Gli spread high yield implicano che il mercato sconta un tasso di default del 7-8% nei prossimi 12 mesi. Nella peggiore delle ipotesi, l’agenzia di rating Moody’s lo valuta al 6%. A marzo 2020, il mercato lo stimava al 12%. Una parte dei rischi è quindi chiaramente nei prezzi. Occorre notare che, al momento, il tasso di rendimento assoluto è superiore al 7,50%. Storicamente, a questo livello, la probabilità di generare un rendimento positivo nei prossimi 12 mesi supera l’80%. D’altro canto, un tasso del 7,5% consente di generare un carry sufficiente a sostenere uno scarto supplementare degli spread di circa 250 punti base… ovvero i livelli più elevati raggiunti 2 anni fa.

Per concludere, pensiamo che il mercato dell’high yield abbia bisogno di un’ultima resa affinché le ultime mani deboli (acquirenti opportunistici) siano sostituiti da investitori con una visione più strategica. Solo allora avrà raggiunto premi di rischio sufficienti per stabilizzarsi e ritrovare fondamentali sani.

Vicini ai punti d’ingresso

Con l’inizio di luglio ci sentiamo un po’più costruttivi.
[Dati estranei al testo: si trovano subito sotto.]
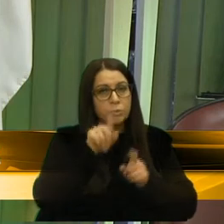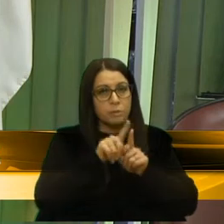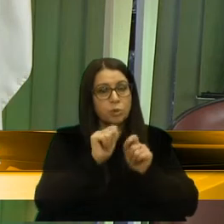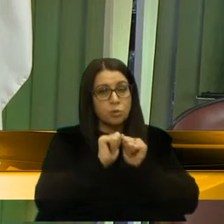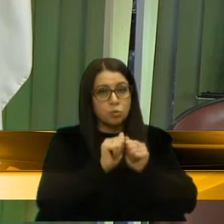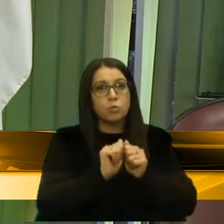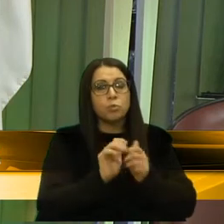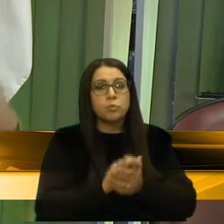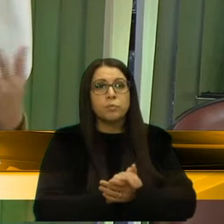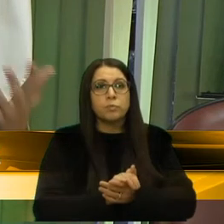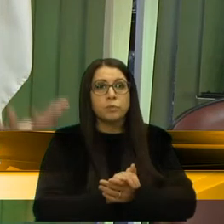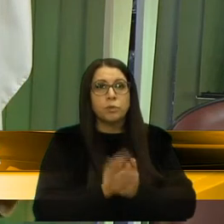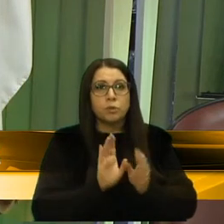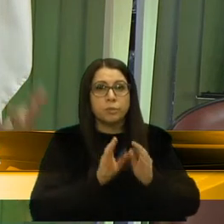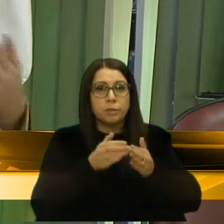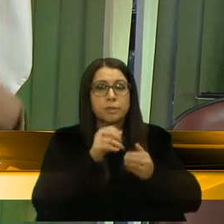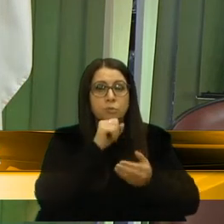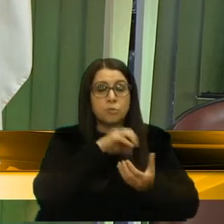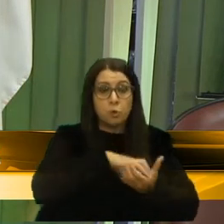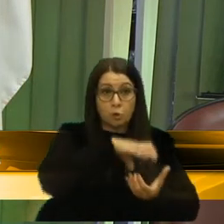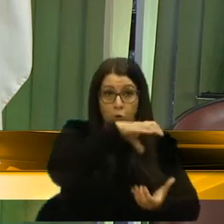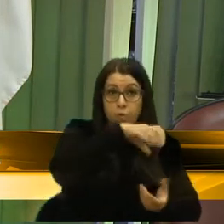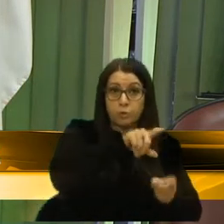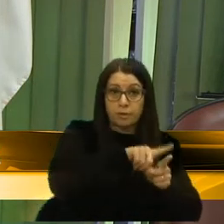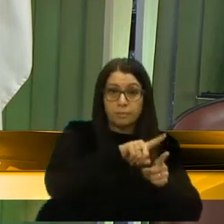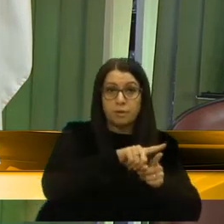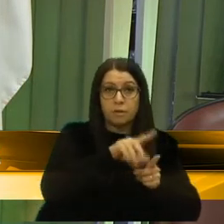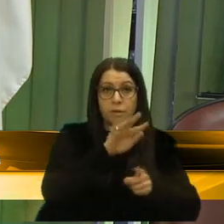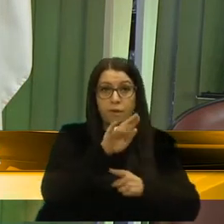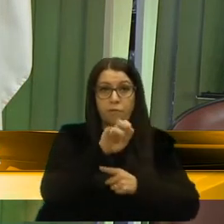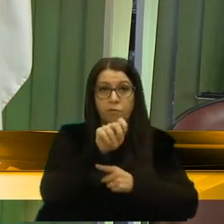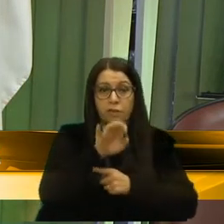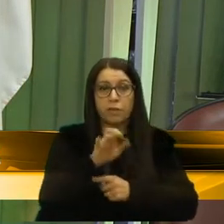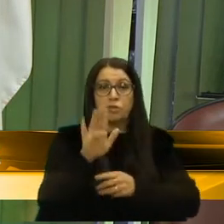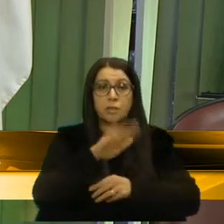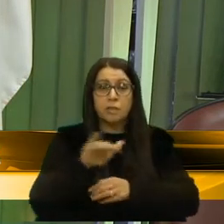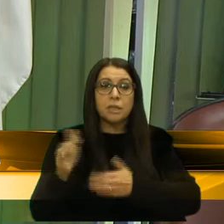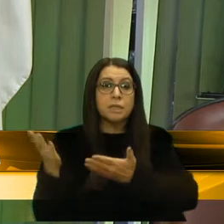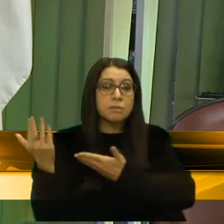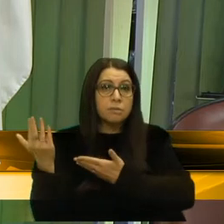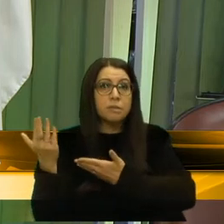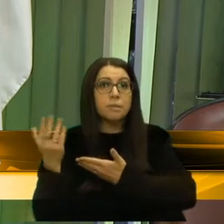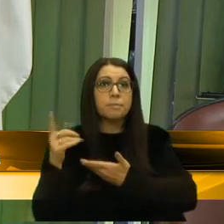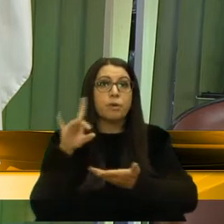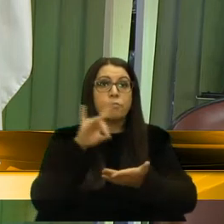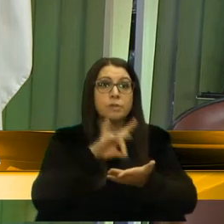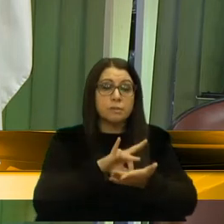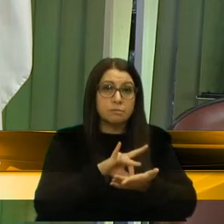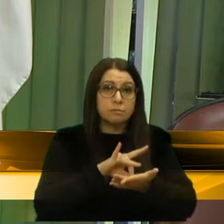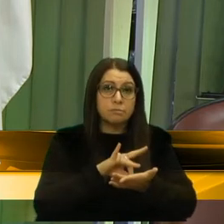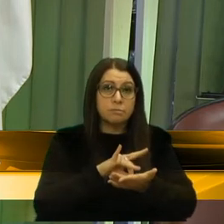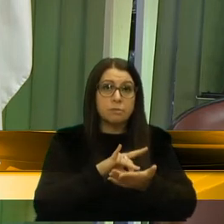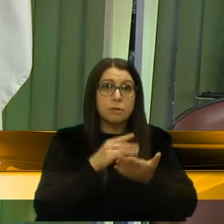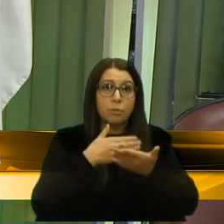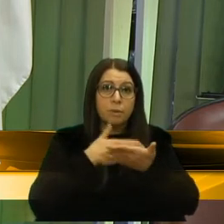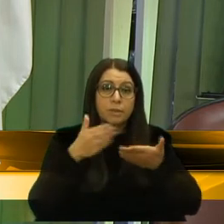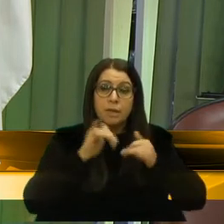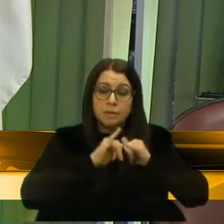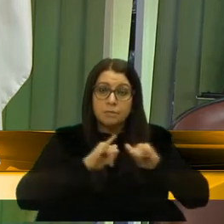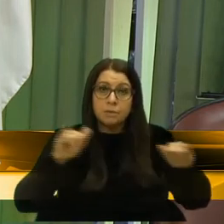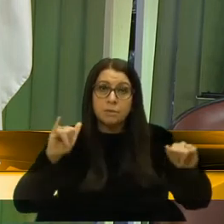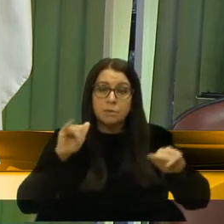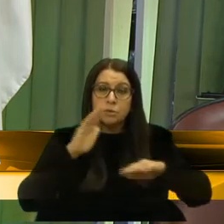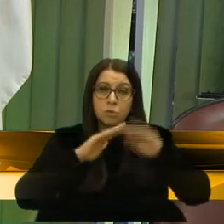à frente da Comissão do Idoso e da Frente Parlamentar da Criança e Adolescente, então, para oficialmente lançar a campanha que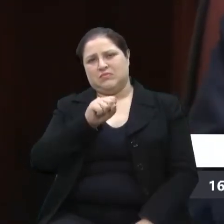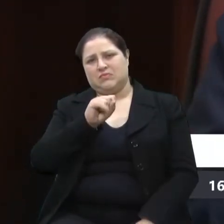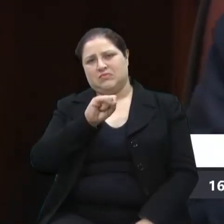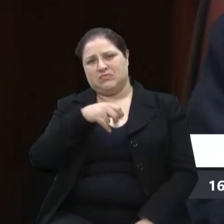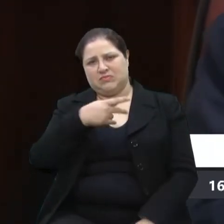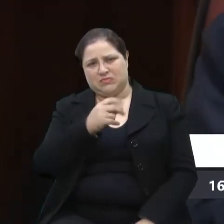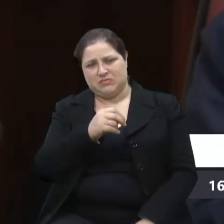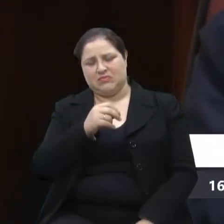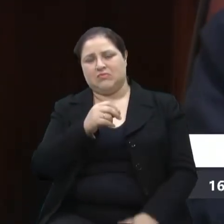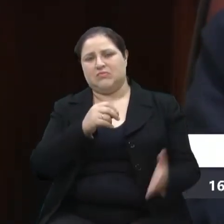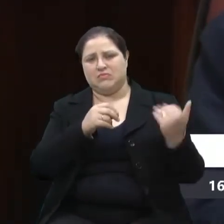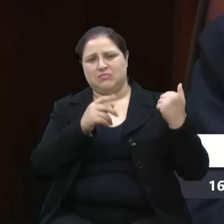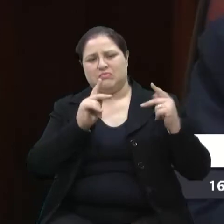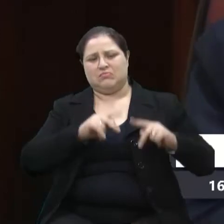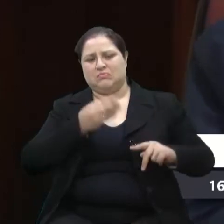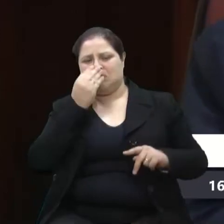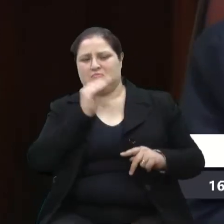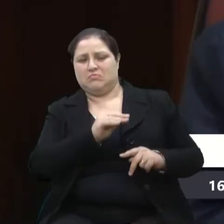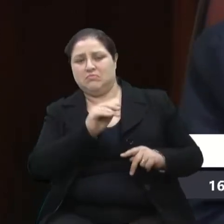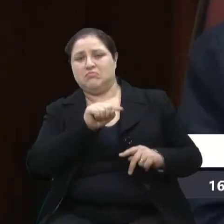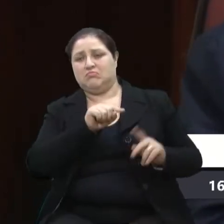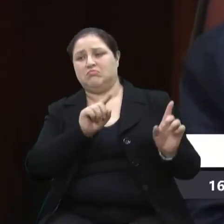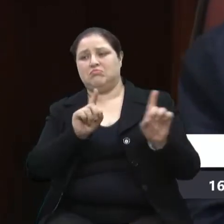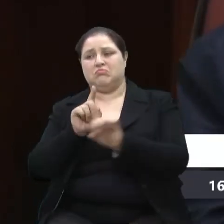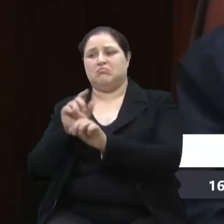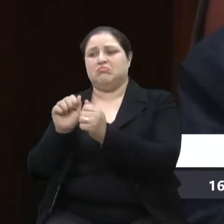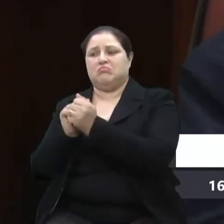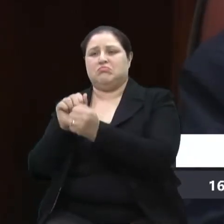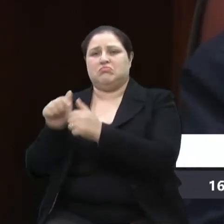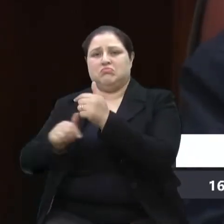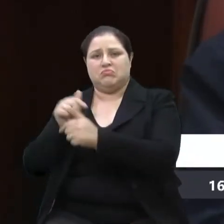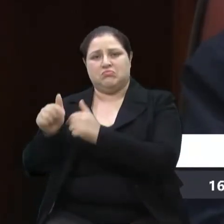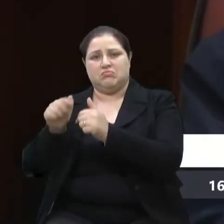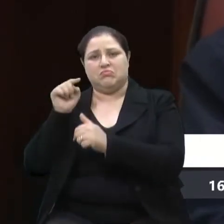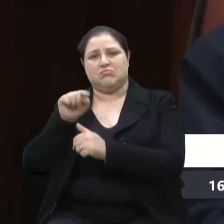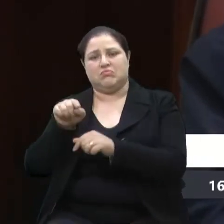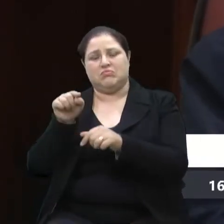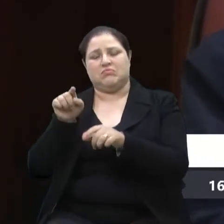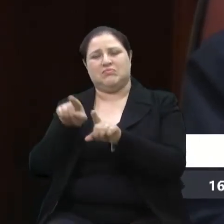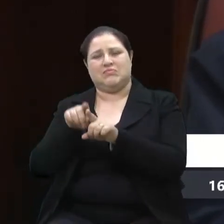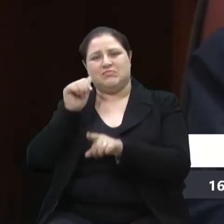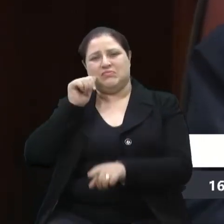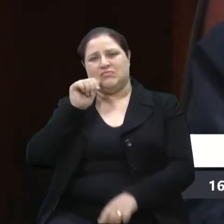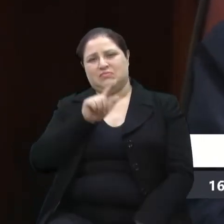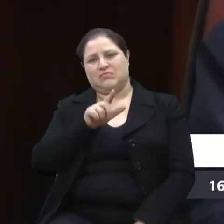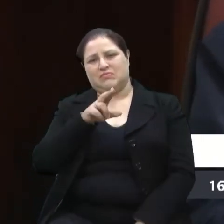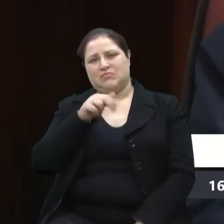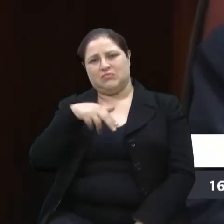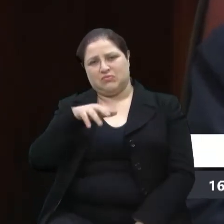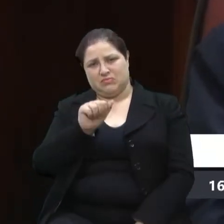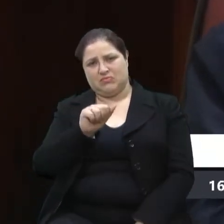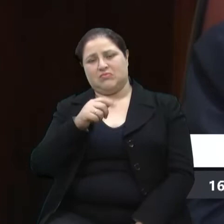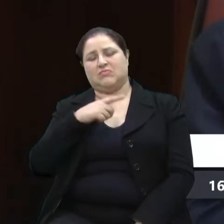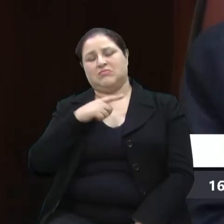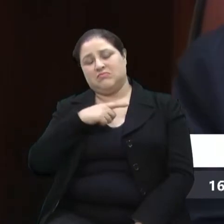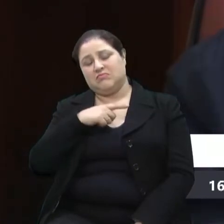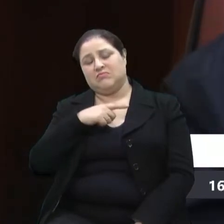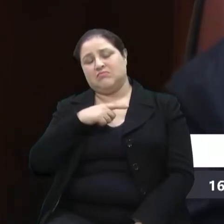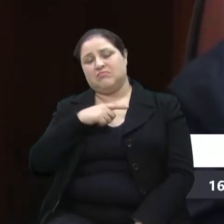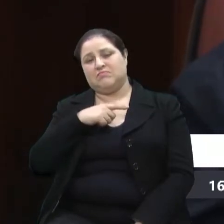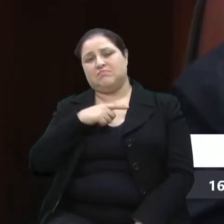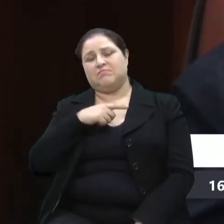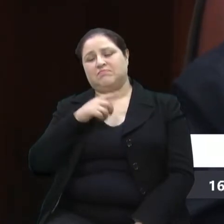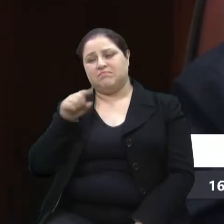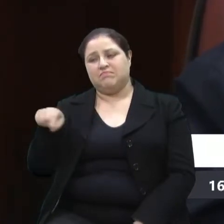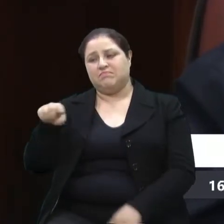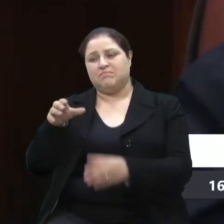início de muita coisa boa que ainda virá nessas pessoas que acreditam. Temos problemas, mas muito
È vero, i dati macroeconomici non annunciano nulla di buono, ma la divergenza di politica monetaria e fiscale in Cina e in Giappone dovrebbe consentire di limitare il rallentamento della crescita globale. La resilienza delle società è impressionante, ma sarà più che altro la resilienza dei consumatori ad essere messa alla prova. Anche se il risparmio abbonda, le categorie meno abbienti e che rappresentano la maggior parte della popolazione subiscono la forte erosione del loro potere d’acquisto. Colpo d’aria o tempesta sul consumo? Difficile dirlo. Ad ogni modo, ci avviciniamo ai punti d’ingresso, sia nei mercati azionari che nell’High Yield. I rischi, ovviamente, sono sempre presenti, ma la ritorni rispecchiano già in parte le numerose incertezze. La debole liquidità dei mesi estivi può provocare mini shock di mercato, che possono essere sfruttati per un riposizionamento più significativo. Nell’attesa, vi auguriamo una splendida estate.